Dimensionality Reduction | Clustering | Visualization |
---|---|---|
PCA | K-means, graph-clustering | TSNE |
LSA | K-medoids, graph-clustering | TSNE |
PLSA | K-medoids, graph-clustering | TSNE |
As peaks are regions enriched for open chromatin, and thus potential regulatory function, observing the location of peaks with respect to genes can be insightful. We use bedtools closest -D=a to associate each peak with genes based on closest transcription start sites (packaged within the reference) such that the peak is within 1000 bases upstream or 100 bases downstream of the TSS. This association is adopted by our companion visualization software (Loupe Cell Browser) and used to construct and visualize derived features such as promoter-sums that pool together counts from peaks associated with a gene. Peaks are enriched for transcription factor (TF) binding sites and the presence of certain motifs can be indicative of transcription factor activity. To identify these binding sites, we first calculate the GC% distribution of peaks and then bin the peaks into equal quantile ranges in the GC content distribution. We use the MOODS Python library packaged inside Cell Ranger ATAC to scan each peak for matches to motif position-weight-matrices (PWMs) for transcription factors from the JASPAR database built directly into the reference package. We set a p-value threshold of 1E-7 and background nucleotide frequencies to be the observed nucleotide frequencies within the peak regions in each GC bucket. The list of motif-peak matches is unified across these buckets, thus avoiding GC bias in scanning.
As transcription factors (TF) bind at specific motifs, we perform enrichment analysis for these motifs in the peaks. We construct an integer count for each TF for each cell barcode in the following manner: we consider all peaks matched to a given TF, as discovered in the TF binding site detection. Then for every barcode, we pool together the cut-site counts across these matched peaks in the filtered peak-barcode matrix. This calculates the total cut-sites in a cell barcode for peaks that share the TF motif. We calculate the proportion of cut-sites for a TF within a barcode out of the total cut-sites for that barcode, which normalizes it to depth. We detect enrichment for a TF by z-scoring the distribution over barcodes of these proportion values for given TF. To make it robust to outliers, we use the modified z-score calculated using the median and the scaled median absolute deviation from the median (MAD), instead of the mean and standard deviation.

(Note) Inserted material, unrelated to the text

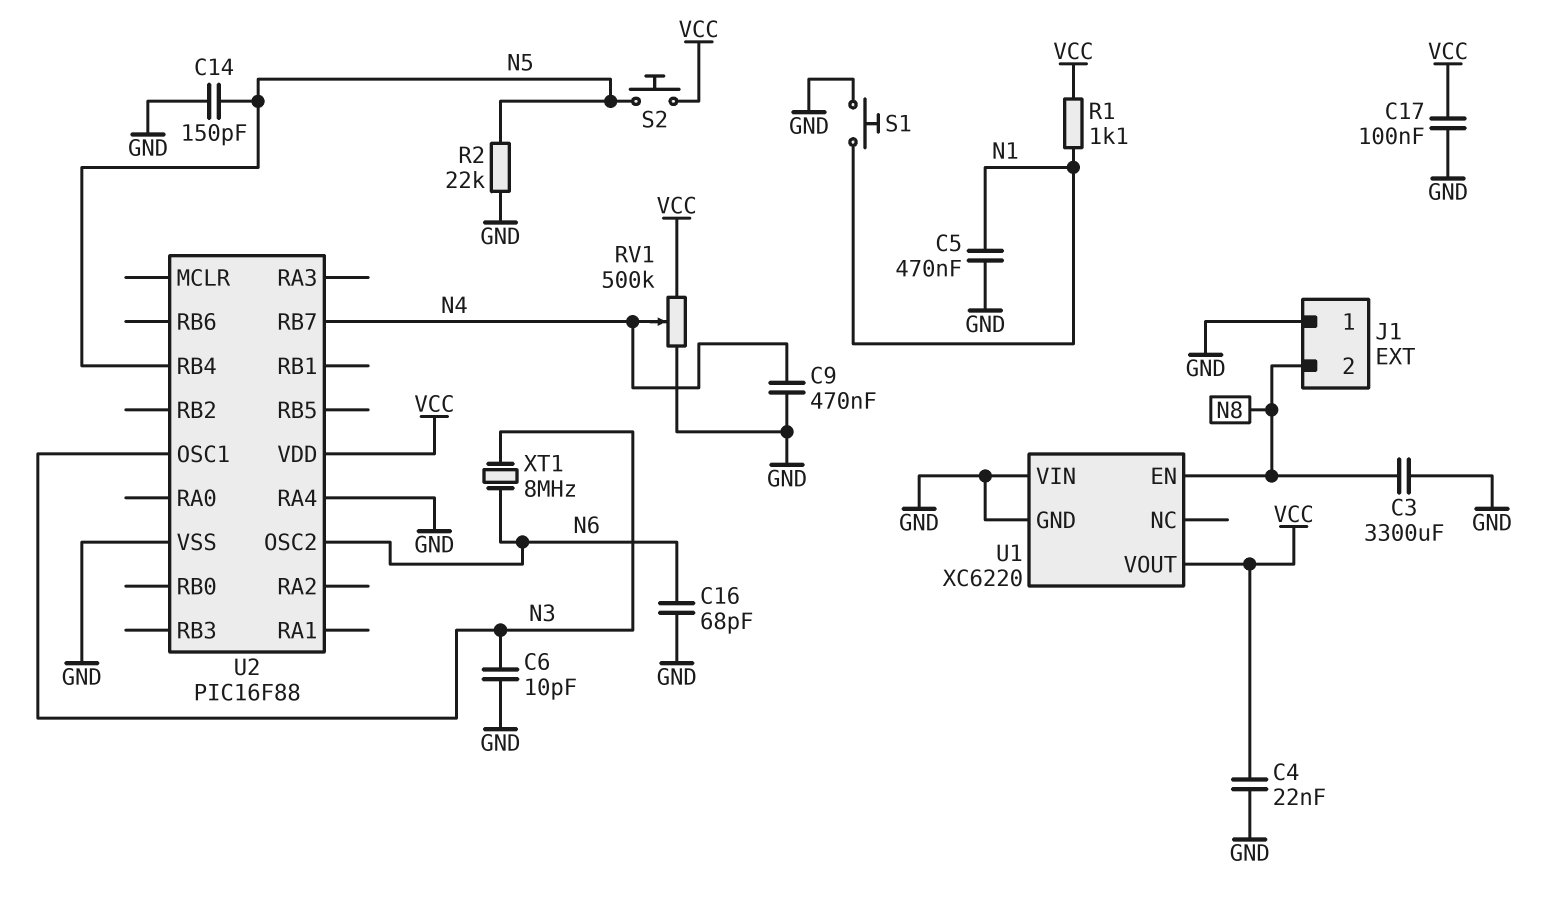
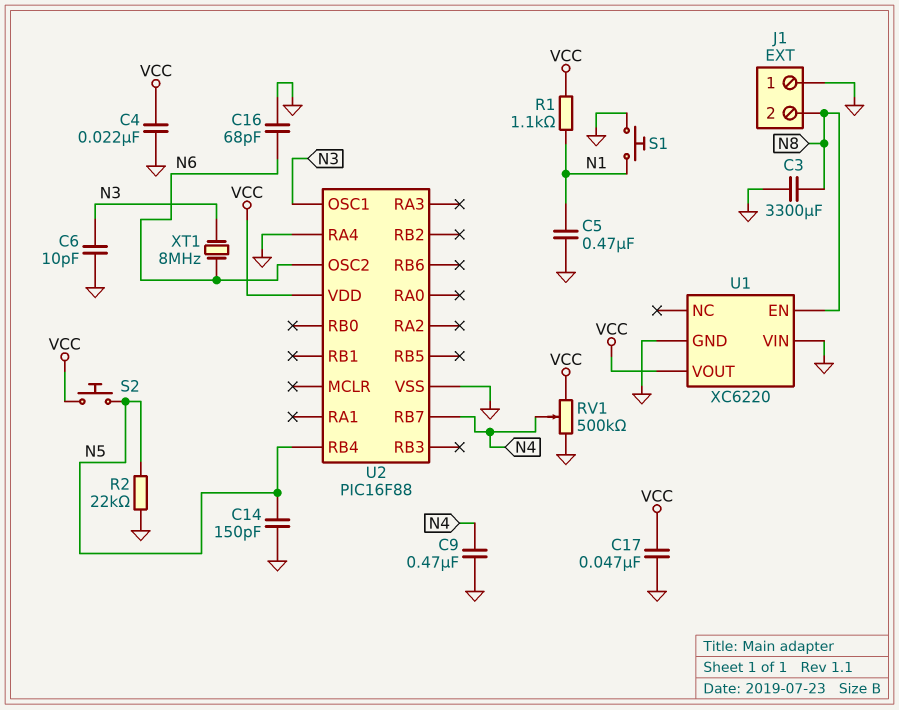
C17: 100nF (GND, VCC) -> 47nF (GND, VCC)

These z-scored values are visible when you load a dataset in Loupe and accompanies the differential analysis built into Loupe Cell Browser.
In order to identify transcription factor motifs whose accessibility is specific to each cluster, Cell Ranger ATAC tests, for each motif and each cluster, whether the in-cluster mean differs from the out-of-cluster mean. Users familiar with our Single Cell Gene Expression Solution may recognize that this is identical to what Cell Ranger does for identifying differential gene expression. In order to find differentially accessible motifs between groups of cells, Cell Ranger ATAC uses the quick and simple sSeq method which employs a negative binomial exact test. When the counts become large, Cell Ranger ATAC switches to the fast asymptotic beta test used in edgeR. For each cluster, the algorithm is run on that cluster versus all other cells, yielding a list of genes that are differentially expressed in that cluster relative to the rest of the sample. Note that the transcription factor - barcode matrix is quite dense and often the asymptotic test is used. Cell Ranger ATAC's implementation differs slightly from that in the paper. In the sSeq paper, the authors recommend using DESeq's geometric mean-based definition of library size. Cell Ranger ATAC instead computes relative library size as the total cut site counts for each cell divided by the median cut site counts per cell. As with sSeq, normalization is implicit in that the per-cell library-size parameter is incorporated as a factor in the exact-test probability calculations.